### Action item
Word for word, set down the listing that appears after this line.

* * * * *

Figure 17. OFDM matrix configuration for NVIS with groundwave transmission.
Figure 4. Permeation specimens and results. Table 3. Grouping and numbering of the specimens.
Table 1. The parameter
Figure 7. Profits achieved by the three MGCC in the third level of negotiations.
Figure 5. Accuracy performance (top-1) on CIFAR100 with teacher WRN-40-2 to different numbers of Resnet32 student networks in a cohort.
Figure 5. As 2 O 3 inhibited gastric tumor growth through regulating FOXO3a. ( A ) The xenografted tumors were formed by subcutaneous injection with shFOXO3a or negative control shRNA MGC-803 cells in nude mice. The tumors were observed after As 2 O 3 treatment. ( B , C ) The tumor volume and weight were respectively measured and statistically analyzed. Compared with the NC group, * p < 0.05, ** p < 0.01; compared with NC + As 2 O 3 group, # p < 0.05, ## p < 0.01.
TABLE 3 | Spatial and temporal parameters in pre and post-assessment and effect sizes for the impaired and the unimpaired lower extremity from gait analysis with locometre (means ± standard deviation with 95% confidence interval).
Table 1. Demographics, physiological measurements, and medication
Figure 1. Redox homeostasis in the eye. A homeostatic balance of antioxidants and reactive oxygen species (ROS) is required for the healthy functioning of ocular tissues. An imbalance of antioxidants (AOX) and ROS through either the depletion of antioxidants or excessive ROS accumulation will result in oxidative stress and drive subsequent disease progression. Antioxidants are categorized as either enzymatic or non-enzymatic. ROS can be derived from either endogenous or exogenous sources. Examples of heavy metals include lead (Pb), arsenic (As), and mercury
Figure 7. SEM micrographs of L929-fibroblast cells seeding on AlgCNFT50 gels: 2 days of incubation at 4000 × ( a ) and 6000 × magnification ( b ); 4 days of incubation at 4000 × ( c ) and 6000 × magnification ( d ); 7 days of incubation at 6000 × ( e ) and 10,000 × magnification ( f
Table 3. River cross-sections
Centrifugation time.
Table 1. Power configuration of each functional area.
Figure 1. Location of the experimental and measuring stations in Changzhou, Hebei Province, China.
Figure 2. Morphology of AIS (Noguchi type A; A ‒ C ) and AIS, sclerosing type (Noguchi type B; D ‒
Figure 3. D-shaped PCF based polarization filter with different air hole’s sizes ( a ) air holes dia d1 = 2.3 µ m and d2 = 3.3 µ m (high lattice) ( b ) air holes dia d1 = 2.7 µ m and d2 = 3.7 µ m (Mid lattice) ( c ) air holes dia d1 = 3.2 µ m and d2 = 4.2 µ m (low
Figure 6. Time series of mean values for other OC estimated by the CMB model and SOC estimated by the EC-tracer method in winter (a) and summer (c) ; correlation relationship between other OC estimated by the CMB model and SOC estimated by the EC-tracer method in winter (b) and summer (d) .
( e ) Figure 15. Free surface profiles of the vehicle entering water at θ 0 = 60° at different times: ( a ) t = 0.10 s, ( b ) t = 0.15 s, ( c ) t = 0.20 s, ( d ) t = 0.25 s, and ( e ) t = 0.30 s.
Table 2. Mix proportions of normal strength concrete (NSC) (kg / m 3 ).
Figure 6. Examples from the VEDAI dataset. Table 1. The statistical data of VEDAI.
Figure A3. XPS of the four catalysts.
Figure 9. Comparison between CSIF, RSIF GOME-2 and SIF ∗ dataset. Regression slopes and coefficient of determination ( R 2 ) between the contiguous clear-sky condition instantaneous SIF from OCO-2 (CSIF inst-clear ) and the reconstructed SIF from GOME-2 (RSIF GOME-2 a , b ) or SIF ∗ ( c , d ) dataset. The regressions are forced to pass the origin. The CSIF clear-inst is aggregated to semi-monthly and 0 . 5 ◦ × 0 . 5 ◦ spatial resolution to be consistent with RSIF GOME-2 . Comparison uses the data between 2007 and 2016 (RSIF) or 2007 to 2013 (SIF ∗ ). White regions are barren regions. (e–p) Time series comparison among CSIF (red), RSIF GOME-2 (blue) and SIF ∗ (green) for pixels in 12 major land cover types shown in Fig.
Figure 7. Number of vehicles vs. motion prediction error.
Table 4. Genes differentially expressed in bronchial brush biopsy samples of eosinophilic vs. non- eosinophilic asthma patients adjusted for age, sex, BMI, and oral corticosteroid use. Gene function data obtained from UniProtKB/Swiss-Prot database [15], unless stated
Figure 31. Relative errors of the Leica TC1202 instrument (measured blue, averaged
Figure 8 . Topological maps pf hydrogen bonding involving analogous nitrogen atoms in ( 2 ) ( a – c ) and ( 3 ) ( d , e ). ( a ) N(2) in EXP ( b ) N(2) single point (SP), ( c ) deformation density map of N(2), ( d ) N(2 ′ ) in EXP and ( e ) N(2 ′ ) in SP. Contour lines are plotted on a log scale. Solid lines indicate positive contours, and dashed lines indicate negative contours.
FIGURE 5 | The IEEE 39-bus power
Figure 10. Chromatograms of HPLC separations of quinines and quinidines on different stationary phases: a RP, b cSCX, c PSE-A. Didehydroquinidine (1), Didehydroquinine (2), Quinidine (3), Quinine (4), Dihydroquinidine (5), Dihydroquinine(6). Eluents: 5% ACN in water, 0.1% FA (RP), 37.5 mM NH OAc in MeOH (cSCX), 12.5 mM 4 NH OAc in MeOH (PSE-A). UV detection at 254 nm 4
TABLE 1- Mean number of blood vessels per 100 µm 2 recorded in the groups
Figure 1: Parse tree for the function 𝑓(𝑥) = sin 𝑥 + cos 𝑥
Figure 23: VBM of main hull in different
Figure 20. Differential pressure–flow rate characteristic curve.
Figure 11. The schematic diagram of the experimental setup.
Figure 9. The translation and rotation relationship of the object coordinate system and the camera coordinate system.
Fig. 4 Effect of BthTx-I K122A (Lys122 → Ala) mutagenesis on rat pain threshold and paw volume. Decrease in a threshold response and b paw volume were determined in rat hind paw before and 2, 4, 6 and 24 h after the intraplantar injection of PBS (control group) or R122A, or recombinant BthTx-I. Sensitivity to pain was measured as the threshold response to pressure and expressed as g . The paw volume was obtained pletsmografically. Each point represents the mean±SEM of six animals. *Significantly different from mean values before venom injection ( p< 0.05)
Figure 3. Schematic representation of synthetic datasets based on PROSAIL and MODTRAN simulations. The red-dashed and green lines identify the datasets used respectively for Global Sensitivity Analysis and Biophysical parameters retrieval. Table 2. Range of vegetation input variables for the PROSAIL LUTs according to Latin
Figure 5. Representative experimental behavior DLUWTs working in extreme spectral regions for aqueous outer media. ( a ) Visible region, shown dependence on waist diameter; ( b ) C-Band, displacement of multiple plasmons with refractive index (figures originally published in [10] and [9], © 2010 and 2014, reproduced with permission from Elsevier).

* * * * *

### Final answer
Figure 17. OFDM matrix configuration for NVIS with groundwave transmission.
Figure 4. Permeation specimens and results. Table 3. Grouping and numbering of the specimens.
Table 1. The parameter
Figure 7. Profits achieved by the three MGCC in the third level of negotiations.
Figure 5. Accuracy performance (top-1) on CIFAR100 with teacher WRN-40-2 to different numbers of Resnet32 student networks in a cohort.
Figure 5. As 2 O 3 inhibited gastric tumor growth through regulating FOXO3a. ( A ) The xenografted tumors were formed by subcutaneous injection with shFOXO3a or negative control shRNA MGC-803 cells in nude mice. The tumors were observed after As 2 O 3 treatment. ( B , C ) The tumor volume and weight were respectively measured and statistically analyzed. Compared with the NC group, * p < 0.05, ** p < 0.01; compared with NC + As 2 O 3 group, # p < 0.05, ## p < 0.01.
TABLE 3 | Spatial and temporal parameters in pre and post-assessment and effect sizes for the impaired and the unimpaired lower extremity from gait analysis with locometre (means ± standard deviation with 95% confidence interval).
Table 1. Demographics, physiological measurements, and medication
Figure 1. Redox homeostasis in the eye. A homeostatic balance of antioxidants and reactive oxygen species (ROS) is required for the healthy functioning of ocular tissues. An imbalance of antioxidants (AOX) and ROS through either the depletion of antioxidants or excessive ROS accumulation will result in oxidative stress and drive subsequent disease progression. Antioxidants are categorized as either enzymatic or non-enzymatic. ROS can be derived from either endogenous or exogenous sources. Examples of heavy metals include lead (Pb), arsenic (As), and mercury
Figure 7. SEM micrographs of L929-fibroblast cells seeding on AlgCNFT50 gels: 2 days of incubation at 4000 × ( a ) and 6000 × magnification ( b ); 4 days of incubation at 4000 × ( c ) and 6000 × magnification ( d ); 7 days of incubation at 6000 × ( e ) and 10,000 × magnification ( f
Table 3. River cross-sections
Centrifugation time.
Table 1. Power configuration of each functional area.
Figure 1. Location of the experimental and measuring stations in Changzhou, Hebei Province, China.
Figure 2. Morphology of AIS (Noguchi type A; A ‒ C ) and AIS, sclerosing type (Noguchi type B; D ‒
Figure 3. D-shaped PCF based polarization filter with different air hole’s sizes ( a ) air holes dia d1 = 2.3 µ m and d2 = 3.3 µ m (high lattice) ( b ) air holes dia d1 = 2.7 µ m and d2 = 3.7 µ m (Mid lattice) ( c ) air holes dia d1 = 3.2 µ m and d2 = 4.2 µ m (low
Figure 6. Time series of mean values for other OC estimated by the CMB model and SOC estimated by the EC-tracer method in winter (a) and summer (c) ; correlation relationship between other OC estimated by the CMB model and SOC estimated by the EC-tracer method in winter (b) and summer (d) .
( e ) Figure 15. Free surface profiles of the vehicle entering water at θ 0 = 60° at different times: ( a ) t = 0.10 s, ( b ) t = 0.15 s, ( c ) t = 0.20 s, ( d ) t = 0.25 s, and ( e ) t = 0.30 s.
Table 2. Mix proportions of normal strength concrete (NSC) (kg / m 3 ).
Figure 6. Examples from the VEDAI dataset. Table 1. The statistical data of VEDAI.
Figure A3. XPS of the four catalysts.
Figure 9. Comparison between CSIF, RSIF GOME-2 and SIF ∗ dataset. Regression slopes and coefficient of determination ( R 2 ) between the contiguous clear-sky condition instantaneous SIF from OCO-2 (CSIF inst-clear ) and the reconstructed SIF from GOME-2 (RSIF GOME-2 a , b ) or SIF ∗ ( c , d ) dataset. The regressions are forced to pass the origin. The CSIF clear-inst is aggregated to semi-monthly and 0 . 5 ◦ × 0 . 5 ◦ spatial resolution to be consistent with RSIF GOME-2 . Comparison uses the data between 2007 and 2016 (RSIF) or 2007 to 2013 (SIF ∗ ). White regions are barren regions. (e–p) Time series comparison among CSIF (red), RSIF GOME-2 (blue) and SIF ∗ (green) for pixels in 12 major land cover types shown in Fig.
Figure 7. Number of vehicles vs. motion prediction error.
Table 4. Genes differentially expressed in bronchial brush biopsy samples of eosinophilic vs. non- eosinophilic asthma patients adjusted for age, sex, BMI, and oral corticosteroid use. Gene function data obtained from UniProtKB/Swiss-Prot database [15], unless stated
Figure 31. Relative errors of the Leica TC1202 instrument (measured blue, averaged
Figure 8 . Topological maps pf hydrogen bonding involving analogous nitrogen atoms in ( 2 ) ( a – c ) and ( 3 ) ( d , e ). ( a ) N(2) in EXP ( b ) N(2) single point (SP), ( c ) deformation density map of N(2), ( d ) N(2 ′ ) in EXP and ( e ) N(2 ′ ) in SP. Contour lines are plotted on a log scale. Solid lines indicate positive contours, and dashed lines indicate negative contours.
FIGURE 5 | The IEEE 39-bus power
Figure 10. Chromatograms of HPLC separations of quinines and quinidines on different stationary phases: a RP, b cSCX, c PSE-A. Didehydroquinidine (1), Didehydroquinine (2), Quinidine (3), Quinine (4), Dihydroquinidine (5), Dihydroquinine(6). Eluents: 5% ACN in water, 0.1% FA (RP), 37.5 mM NH OAc in MeOH (cSCX), 12.5 mM 4 NH OAc in MeOH (PSE-A). UV detection at 254 nm 4
TABLE 1- Mean number of blood vessels per 100 µm 2 recorded in the groups
Figure 1: Parse tree for the function 𝑓(𝑥) = sin 𝑥 + cos 𝑥
Figure 23: VBM of main hull in different
Figure 20. Differential pressure–flow rate characteristic curve.
Figure 11. The schematic diagram of the experimental setup.
Figure 9. The translation and rotation relationship of the object coordinate system and the camera coordinate system.
Fig. 4 Effect of BthTx-I K122A (Lys122 → Ala) mutagenesis on rat pain threshold and paw volume. Decrease in a threshold response and b paw volume were determined in rat hind paw before and 2, 4, 6 and 24 h after the intraplantar injection of PBS (control group) or R122A, or recombinant BthTx-I. Sensitivity to pain was measured as the threshold response to pressure and expressed as g . The paw volume was obtained pletsmografically. Each point represents the mean±SEM of six animals. *Significantly different from mean values before venom injection ( p< 0.05)
Figure 3. Schematic representation of synthetic datasets based on PROSAIL and MODTRAN simulations. The red-dashed and green lines identify the datasets used respectively for Global Sensitivity Analysis and Biophysical parameters retrieval. Table 2. Range of vegetation input variables for the PROSAIL LUTs according to Latin
Figure 5. Representative experimental behavior DLUWTs working in extreme spectral regions for aqueous outer media. ( a ) Visible region, shown dependence on waist diameter; ( b ) C-Band, displacement of multiple plasmons with refractive index (figures originally published in [10] and [9], © 2010 and 2014, reproduced with permission from Elsevier).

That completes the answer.